**Trecho:**

>>>>>

O tempo todo Kobra reforça o orgulho que tem da sua história. E pede para ser chamado de muralista, não grafiteiro. "Grafite, por definição, é arte livre, sem permissão. O que eu faço não é grafite, porque é autorizado", afirma. "Mas nunca deixei colocarem restrições ao meu trabalho. Quando a pessoa autoriza, tem que dar liberdade."
Não que ele tenha que pedir muita licença hoje em dia – a maioria de suas intervenções é a convite. São tantas nos EUA que ele vai montar uma base de trabalho em New Jersey e levar a família para morar com ele por lá. Assim pode passar mais tempo com a mulher e o filho, Pedro, de sete meses. Intercalando temporadas no Brasil, vai fazer uma série de 28 murais espalhados por Nova York.
"A cidade tem a ver com minha história. Comecei a pintar por influência dos grafiteiros de lá, na década de 1980, o Basquiat, o Keith Haring." Aos 18 anos ele foi morar sozinho após atritos com a família, que se opunha ao grafite. "Pintava lojas, trocava por roupa. Nunca tive problema com droga, mas andava só com os 'maloqueiro'. Eles [a família] queriam me proteger." Chegou a trabalhar em banco, depois saiu.
Ainda sobre as declarações de Doria, Kobra disse agradecer os elogios –"estou há 28 anos pintando nas ruas e já fui detido algumas vezes, então um elogio vindo de uma autoridade para mim é algo inusitado sempre"–, mas diz que "jamais" iria contra suas "origens", a pichação.
"Comecei na pichação, minha origem é na periferia. Tenho vários amigos pichadores. Jamais vou me envolver com algo que seja contrário a qualquer manifestação de arte na rua. Não tenho nada a ver com isso, se não estaria indo completamente contra as minhas origens."
O artista também diz não acreditar "em evolução na arte de rua". "Um não é evolução do outro, cada um é cada um. Ninguém é melhor que ninguém nesse universo das ruas."


A pixação e grafite são intervenções artísticas diferentes - a primeira tem como base elementos tipográficos, já o grafite explora o grafismo em sua totalidade - mas ambas dão voz à mesma cultura marginalizada; o hip hop. O pixo carrega a intenção protesto, exigindo liberdade de expressão. Para muitos é tido como uma intervenção transgressora; porém o grafite e a própria obra de Basquiat receberam o mesmo rótulo. E como rotular e segmentar uma arte urbana, sem donos e regras?

Na intenção de se posicionar sobre a decisão da atual gestão, o vereador Eduardo Suplicy publicou em sua página oficial no Facebook:

“O grafite é uma forma de arte original, de rua, inclusiva e democrática. Rejeita restrições e regras fixas, incentiva a participação popular. Transformou-se em uma cultura de resistência à segregação social e urbana."

<<<<<

**Problemas e tarefas:**
1. Segundo o trecho sobre Kobra, quantos murais ele vai fazer em Nova York?
2. Diga se cada afirmação a seguir está de acordo com o trecho sobre Kobra. Responda sim ou não e cite as palavras do texto que decidem. (a) Kobra prefere ser chamado de muralista. (b) A família de Kobra apoiava o grafite. (c) Kobra afirma estar há 28 anos pintando nas ruas.

**Conteúdo do conjunto:**
>>>>>

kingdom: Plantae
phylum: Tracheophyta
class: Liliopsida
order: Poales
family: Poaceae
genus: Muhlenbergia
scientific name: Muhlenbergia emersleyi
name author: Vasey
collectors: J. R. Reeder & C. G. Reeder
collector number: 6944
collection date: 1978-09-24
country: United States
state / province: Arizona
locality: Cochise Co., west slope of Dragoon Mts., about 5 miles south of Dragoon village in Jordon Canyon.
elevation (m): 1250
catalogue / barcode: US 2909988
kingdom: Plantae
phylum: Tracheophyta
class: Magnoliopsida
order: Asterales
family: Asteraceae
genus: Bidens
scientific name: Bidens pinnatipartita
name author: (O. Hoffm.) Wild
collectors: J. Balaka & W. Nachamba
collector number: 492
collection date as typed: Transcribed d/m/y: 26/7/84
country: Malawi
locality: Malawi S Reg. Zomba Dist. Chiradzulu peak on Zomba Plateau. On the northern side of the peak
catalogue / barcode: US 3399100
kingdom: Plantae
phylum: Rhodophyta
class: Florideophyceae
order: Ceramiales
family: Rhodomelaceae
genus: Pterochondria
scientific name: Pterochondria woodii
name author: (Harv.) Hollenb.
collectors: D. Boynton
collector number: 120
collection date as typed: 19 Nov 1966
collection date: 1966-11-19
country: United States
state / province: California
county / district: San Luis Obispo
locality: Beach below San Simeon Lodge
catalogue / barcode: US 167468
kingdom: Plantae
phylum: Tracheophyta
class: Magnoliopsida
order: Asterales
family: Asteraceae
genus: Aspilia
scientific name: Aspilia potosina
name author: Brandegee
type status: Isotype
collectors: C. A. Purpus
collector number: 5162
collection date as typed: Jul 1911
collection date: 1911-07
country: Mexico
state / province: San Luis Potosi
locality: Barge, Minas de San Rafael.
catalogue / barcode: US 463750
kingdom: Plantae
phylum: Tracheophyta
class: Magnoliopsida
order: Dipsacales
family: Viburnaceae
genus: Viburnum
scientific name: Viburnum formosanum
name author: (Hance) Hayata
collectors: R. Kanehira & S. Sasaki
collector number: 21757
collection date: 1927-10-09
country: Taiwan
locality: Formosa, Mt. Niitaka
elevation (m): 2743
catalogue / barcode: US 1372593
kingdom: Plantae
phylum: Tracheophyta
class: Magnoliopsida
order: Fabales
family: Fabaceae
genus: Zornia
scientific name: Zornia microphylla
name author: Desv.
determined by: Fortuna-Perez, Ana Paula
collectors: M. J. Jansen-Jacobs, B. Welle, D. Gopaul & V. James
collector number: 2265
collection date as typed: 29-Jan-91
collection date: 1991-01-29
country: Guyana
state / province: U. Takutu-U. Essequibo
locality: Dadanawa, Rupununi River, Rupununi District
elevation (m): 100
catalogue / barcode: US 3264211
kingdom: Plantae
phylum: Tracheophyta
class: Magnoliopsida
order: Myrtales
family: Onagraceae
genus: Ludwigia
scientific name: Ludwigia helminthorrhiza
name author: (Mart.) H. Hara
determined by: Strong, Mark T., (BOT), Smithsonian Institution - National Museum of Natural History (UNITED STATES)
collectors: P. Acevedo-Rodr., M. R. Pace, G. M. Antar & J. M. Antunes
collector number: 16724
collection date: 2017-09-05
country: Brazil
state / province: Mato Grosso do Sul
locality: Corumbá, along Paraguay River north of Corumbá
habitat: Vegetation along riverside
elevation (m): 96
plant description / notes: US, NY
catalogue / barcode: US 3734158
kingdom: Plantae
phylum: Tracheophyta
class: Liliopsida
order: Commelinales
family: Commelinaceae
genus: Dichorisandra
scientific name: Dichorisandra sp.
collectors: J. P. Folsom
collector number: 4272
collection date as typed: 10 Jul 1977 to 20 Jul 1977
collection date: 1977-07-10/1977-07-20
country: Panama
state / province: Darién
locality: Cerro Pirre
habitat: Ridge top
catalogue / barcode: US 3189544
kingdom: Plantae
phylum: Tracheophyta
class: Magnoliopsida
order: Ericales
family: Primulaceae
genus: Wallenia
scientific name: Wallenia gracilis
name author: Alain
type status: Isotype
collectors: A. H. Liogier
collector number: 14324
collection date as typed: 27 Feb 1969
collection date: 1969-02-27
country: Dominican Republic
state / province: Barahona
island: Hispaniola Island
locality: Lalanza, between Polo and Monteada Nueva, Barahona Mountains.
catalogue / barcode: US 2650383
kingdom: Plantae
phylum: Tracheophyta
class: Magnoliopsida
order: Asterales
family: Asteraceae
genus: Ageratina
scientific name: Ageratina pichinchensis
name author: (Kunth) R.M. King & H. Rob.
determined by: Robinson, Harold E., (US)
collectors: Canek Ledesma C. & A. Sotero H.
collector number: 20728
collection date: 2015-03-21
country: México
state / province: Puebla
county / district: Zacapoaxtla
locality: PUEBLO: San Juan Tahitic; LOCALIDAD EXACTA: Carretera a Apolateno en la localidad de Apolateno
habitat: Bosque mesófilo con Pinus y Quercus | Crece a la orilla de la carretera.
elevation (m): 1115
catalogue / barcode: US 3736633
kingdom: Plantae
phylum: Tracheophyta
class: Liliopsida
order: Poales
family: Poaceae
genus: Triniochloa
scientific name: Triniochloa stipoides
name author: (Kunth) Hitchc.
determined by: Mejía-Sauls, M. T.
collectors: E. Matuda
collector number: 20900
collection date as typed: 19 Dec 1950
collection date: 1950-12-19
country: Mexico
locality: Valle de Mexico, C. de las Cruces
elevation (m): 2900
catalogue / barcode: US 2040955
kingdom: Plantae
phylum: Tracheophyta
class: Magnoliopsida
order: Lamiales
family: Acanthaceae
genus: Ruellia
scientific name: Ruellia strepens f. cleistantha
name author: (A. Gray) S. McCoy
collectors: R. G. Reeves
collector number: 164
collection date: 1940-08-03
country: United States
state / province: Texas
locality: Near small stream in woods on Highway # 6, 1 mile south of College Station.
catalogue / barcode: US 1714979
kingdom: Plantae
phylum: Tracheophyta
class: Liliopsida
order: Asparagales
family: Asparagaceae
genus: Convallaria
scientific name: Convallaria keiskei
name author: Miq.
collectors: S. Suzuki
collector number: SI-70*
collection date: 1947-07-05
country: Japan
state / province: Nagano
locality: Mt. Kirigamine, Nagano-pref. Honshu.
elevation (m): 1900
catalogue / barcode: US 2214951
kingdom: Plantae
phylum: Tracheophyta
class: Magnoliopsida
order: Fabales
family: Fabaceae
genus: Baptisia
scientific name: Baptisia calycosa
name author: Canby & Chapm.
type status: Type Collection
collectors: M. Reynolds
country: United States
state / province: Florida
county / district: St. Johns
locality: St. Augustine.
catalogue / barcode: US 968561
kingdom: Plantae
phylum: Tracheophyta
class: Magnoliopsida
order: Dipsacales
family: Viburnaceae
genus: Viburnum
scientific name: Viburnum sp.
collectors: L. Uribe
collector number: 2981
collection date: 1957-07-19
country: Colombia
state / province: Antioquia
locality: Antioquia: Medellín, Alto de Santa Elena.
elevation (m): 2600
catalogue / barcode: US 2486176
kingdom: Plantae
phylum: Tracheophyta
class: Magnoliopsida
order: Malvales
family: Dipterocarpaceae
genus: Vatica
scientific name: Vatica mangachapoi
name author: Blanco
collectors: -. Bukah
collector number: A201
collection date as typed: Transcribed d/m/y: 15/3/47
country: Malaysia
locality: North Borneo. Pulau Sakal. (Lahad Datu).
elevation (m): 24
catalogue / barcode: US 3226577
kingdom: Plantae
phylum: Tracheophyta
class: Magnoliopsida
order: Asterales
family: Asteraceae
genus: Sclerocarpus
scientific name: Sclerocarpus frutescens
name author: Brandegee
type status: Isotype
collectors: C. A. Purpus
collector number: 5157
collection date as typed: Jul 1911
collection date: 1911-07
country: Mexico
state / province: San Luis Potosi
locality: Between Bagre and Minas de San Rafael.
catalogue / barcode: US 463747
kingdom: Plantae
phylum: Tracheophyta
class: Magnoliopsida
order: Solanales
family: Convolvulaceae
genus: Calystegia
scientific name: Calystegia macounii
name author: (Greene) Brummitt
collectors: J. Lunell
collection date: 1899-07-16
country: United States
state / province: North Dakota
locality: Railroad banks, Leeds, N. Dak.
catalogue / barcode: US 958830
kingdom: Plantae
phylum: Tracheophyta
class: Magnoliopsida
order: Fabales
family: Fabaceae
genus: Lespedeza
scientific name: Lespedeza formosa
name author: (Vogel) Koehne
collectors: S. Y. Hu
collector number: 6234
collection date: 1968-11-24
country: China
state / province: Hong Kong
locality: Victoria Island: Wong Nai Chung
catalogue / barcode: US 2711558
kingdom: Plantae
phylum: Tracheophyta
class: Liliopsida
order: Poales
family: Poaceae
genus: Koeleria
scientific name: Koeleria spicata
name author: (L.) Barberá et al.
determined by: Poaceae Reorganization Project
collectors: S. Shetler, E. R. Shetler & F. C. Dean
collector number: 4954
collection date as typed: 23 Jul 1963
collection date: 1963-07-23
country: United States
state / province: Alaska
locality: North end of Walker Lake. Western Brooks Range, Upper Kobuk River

<<<<<

**Respostas por tarefa:**
1. Uma série de 28 murais espalhados por Nova York.

2.
(a) Sim: "E pede para ser chamado de muralista, não grafiteiro."
(b) Não: "após atritos com a família, que se opunha ao grafite."
(c) Sim: "estou há 28 anos pintando nas ruas"